Our route from St. Avold [in French Lorraine] took us north through the town of Forbach, just south of the German border and the Saar River. Forbach was badly destroyed by bombing and artillery. Although its inhabitants resemble the Germans more than the French and claim no close ties to either, preferring to be called Lorrainians, French tri-color flags were flying from every intact building.

From Forbach north to Saarbrucken, the famous German “defense in depth” was clearly in evidence. On either side of the highway, spaced about every 20 yards, trenches had been dug and guns set up, probably recently by forced labor. These entrenchments extended all along the highway to the actual Siegfried line at the outskirts of Saarbrucken, a distance of about 10 miles.

This stretch of territory showed evidence of severe fighting. Buildings were destroyed and the fields were littered with dead horses and cows and wrecked vehicles. Here and there a crude cross with a German helmet atop marked the grave of a fallen German soldier.

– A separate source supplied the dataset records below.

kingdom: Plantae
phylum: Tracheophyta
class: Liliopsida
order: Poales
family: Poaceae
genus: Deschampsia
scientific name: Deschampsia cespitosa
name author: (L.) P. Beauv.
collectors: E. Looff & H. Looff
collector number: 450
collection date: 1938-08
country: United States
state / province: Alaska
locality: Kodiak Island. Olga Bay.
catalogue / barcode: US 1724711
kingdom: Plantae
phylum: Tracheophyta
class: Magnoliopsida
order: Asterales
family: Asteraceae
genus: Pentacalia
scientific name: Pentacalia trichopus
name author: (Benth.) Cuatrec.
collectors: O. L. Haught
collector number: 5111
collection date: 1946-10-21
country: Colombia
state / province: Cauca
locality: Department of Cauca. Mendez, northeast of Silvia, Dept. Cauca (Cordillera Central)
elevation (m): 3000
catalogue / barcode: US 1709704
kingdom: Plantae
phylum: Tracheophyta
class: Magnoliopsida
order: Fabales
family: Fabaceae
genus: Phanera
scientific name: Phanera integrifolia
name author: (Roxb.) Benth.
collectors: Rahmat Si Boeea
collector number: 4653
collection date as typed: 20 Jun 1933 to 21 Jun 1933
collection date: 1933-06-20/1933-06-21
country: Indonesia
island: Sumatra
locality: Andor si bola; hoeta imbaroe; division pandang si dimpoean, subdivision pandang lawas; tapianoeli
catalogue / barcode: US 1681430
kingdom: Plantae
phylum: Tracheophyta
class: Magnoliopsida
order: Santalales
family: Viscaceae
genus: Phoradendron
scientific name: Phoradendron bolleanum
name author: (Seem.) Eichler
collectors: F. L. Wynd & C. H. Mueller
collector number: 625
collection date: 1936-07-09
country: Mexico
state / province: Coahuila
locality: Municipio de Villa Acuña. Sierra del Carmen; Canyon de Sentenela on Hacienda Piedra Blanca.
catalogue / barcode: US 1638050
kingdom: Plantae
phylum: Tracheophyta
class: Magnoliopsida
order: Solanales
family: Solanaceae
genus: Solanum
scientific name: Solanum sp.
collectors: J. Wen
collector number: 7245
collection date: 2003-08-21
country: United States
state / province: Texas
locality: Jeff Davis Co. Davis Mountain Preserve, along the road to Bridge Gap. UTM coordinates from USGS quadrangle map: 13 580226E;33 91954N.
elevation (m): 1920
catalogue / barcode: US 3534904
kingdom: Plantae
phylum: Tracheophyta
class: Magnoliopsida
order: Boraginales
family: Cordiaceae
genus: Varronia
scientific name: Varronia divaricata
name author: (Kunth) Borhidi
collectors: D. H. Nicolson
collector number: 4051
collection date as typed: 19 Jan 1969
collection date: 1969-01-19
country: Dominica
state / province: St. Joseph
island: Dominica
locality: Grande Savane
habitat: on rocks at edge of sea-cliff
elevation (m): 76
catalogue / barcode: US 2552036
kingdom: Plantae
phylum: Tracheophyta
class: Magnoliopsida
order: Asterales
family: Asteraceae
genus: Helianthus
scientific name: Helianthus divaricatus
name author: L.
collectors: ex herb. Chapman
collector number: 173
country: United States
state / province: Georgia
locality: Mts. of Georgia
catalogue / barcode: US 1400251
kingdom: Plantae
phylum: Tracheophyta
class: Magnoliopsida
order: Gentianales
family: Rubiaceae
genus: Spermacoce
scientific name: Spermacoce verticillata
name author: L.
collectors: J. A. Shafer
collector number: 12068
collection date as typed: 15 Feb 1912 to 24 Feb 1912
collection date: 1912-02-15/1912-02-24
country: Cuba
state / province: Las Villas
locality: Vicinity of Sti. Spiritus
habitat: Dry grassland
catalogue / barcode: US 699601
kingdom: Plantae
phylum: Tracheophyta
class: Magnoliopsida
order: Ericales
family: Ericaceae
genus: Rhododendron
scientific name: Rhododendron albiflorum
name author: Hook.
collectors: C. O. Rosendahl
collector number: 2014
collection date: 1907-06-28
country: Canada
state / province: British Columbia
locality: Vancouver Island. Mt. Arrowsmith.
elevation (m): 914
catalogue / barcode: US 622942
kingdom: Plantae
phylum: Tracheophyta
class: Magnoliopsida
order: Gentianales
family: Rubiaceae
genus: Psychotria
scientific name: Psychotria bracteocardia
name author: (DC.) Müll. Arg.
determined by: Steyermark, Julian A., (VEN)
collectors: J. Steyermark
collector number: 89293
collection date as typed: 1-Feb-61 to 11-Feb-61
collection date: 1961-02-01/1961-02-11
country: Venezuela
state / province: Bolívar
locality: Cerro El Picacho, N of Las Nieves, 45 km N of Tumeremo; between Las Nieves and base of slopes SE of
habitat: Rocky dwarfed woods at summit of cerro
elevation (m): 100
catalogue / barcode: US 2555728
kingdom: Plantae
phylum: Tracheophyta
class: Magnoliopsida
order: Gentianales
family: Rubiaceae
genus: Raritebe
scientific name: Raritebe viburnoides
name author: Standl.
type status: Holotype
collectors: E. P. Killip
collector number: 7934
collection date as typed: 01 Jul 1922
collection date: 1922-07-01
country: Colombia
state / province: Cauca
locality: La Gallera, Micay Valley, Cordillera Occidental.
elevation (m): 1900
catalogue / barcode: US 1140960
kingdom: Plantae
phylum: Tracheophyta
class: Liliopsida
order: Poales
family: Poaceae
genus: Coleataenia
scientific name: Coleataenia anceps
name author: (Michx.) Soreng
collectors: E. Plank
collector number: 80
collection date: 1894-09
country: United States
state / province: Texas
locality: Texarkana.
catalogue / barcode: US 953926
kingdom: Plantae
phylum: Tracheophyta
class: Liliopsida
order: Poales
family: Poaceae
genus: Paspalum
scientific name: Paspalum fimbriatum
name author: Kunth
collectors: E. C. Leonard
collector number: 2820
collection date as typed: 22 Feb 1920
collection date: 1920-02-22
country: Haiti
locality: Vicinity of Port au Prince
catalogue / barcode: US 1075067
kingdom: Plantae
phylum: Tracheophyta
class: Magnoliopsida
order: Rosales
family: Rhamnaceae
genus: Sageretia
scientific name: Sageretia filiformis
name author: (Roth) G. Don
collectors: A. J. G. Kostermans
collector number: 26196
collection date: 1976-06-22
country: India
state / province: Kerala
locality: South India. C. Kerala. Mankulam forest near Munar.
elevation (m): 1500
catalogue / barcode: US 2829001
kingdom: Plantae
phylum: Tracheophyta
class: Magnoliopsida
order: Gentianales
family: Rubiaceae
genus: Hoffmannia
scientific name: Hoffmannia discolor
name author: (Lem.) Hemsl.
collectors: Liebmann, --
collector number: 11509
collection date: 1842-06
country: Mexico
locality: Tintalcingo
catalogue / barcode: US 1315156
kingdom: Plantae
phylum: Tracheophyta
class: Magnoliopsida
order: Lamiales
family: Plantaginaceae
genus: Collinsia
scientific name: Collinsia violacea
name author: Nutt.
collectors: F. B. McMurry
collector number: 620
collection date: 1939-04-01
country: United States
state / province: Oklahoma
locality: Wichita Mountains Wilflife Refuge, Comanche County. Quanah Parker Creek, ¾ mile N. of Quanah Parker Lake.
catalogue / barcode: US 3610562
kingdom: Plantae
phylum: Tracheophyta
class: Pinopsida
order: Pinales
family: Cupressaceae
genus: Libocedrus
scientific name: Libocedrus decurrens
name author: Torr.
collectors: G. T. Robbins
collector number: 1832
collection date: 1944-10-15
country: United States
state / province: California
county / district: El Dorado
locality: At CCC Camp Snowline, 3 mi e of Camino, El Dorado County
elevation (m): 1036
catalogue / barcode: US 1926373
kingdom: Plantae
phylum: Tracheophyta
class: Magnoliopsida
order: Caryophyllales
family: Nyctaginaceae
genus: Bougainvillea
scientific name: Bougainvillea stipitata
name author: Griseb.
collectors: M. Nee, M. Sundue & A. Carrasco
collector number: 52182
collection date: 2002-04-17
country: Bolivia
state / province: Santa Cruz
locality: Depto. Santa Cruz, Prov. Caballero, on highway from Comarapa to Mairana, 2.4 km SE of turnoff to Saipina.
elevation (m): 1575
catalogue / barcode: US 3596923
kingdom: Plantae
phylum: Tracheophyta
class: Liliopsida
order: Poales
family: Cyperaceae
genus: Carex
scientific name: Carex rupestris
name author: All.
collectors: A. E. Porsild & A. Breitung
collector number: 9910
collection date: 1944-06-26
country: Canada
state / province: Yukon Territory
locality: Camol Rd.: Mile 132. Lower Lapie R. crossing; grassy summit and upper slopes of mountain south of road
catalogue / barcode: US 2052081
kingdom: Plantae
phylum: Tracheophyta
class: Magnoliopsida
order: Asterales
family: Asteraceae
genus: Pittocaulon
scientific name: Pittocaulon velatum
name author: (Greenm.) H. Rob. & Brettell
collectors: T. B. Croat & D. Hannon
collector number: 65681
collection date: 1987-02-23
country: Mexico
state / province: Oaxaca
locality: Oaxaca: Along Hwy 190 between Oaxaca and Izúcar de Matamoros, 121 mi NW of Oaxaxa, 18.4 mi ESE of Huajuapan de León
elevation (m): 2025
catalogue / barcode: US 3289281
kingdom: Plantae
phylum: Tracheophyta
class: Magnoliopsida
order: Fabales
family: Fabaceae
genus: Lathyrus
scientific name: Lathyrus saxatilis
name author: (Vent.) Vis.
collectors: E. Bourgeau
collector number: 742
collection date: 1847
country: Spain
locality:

Just outside of Saarbrucken we had our first glimpse of the famous Dragon’s Teeth of the Siegfried line. These consisted of a curving line of pyramidal-shaped concrete blocks, about 5 to 6 deep, each block about 4 to 5 feet high and about 2 feet thick. These started at the edge of the highway and stretched on either side in a line as far as the eye could see. These were supplemented by huge anti-tank ditches. Across the highway, open at the time, was a huge, hinged, steel gate. In the high ground immediately behind the gate there were 6 to 8 beautifully camouflaged concrete pill boxes. All in all it presented a formidable appearance, but the fact remains that it had been breached.

Once beyond the Siegfried line we were in the city of Saarbrucken itself. It is impossible to describe the extent of the destruction of this German city. My first impression after overlooking the city from the height over which we entered it was one of incomprehensible amazement.  This was no longer a city, but rather a huge graveyard of buildings. It reminded me of a forest which had been burnt over by a massive fire, leaving a blackened, unsightly looking mess of stumps with a few isolated charred skeletons standing. It reminded me of pictures I had seen of sections of San Francisco after the 1906 earthquake and fire. A few sections of the city were spared such total destruction, but they were in the minority.

Except for the continuous stream of military traffic moving up to the front and the American soldiers in town, the streets were deserted and a death-like pall hung over them. The only civilians present were those forming a large group of Russians, Poles, Yugoslavians and Italians who had been doing forced labor in Germany. They formed a motley looking crew with their variation in dress and shabby belongings. The task of relocating these people will be a great one.